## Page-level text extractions
== == ==

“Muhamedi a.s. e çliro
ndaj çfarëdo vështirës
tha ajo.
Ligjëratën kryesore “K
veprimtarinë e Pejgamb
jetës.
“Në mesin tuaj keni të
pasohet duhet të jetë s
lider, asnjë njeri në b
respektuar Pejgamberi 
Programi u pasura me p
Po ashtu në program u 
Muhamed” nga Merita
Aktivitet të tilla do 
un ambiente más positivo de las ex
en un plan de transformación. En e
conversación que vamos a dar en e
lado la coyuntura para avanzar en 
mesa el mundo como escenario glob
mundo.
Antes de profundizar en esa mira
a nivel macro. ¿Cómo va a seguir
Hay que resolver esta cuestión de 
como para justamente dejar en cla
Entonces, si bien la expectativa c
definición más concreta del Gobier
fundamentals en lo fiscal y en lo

== == ==

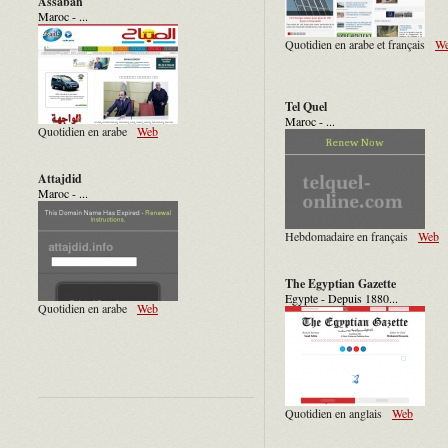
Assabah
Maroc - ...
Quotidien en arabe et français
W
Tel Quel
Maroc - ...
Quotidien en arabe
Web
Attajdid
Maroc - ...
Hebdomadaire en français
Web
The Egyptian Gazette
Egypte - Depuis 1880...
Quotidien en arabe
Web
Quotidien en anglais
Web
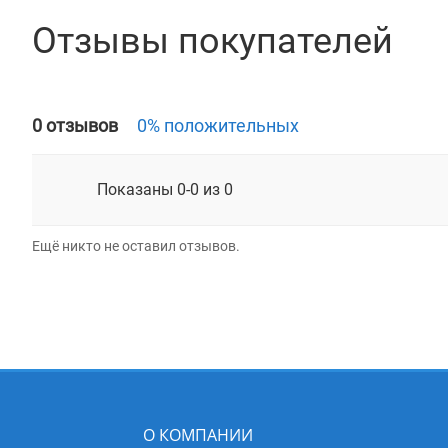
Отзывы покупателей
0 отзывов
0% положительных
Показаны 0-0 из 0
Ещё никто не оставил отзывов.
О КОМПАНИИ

== == ==

## WORK TO BE COMPLETED
All that is wanted is a faithful reproduction of the line above with "Programi u pasura me p", the line with "fundamentals en lo fiscal y en lo", and every line in between.

## FINAL ANSWER
Programi u pasura me p
Po ashtu në program u 
Muhamed” nga Merita
Aktivitet të tilla do 
un ambiente más positivo de las ex
en un plan de transformación. En e
conversación que vamos a dar en e
lado la coyuntura para avanzar en 
mesa el mundo como escenario glob
mundo.
Antes de profundizar en esa mira
a nivel macro. ¿Cómo va a seguir
Hay que resolver esta cuestión de 
como para justamente dejar en cla
Entonces, si bien la expectativa c
definición más concreta del Gobier
fundamentals en lo fiscal y en lo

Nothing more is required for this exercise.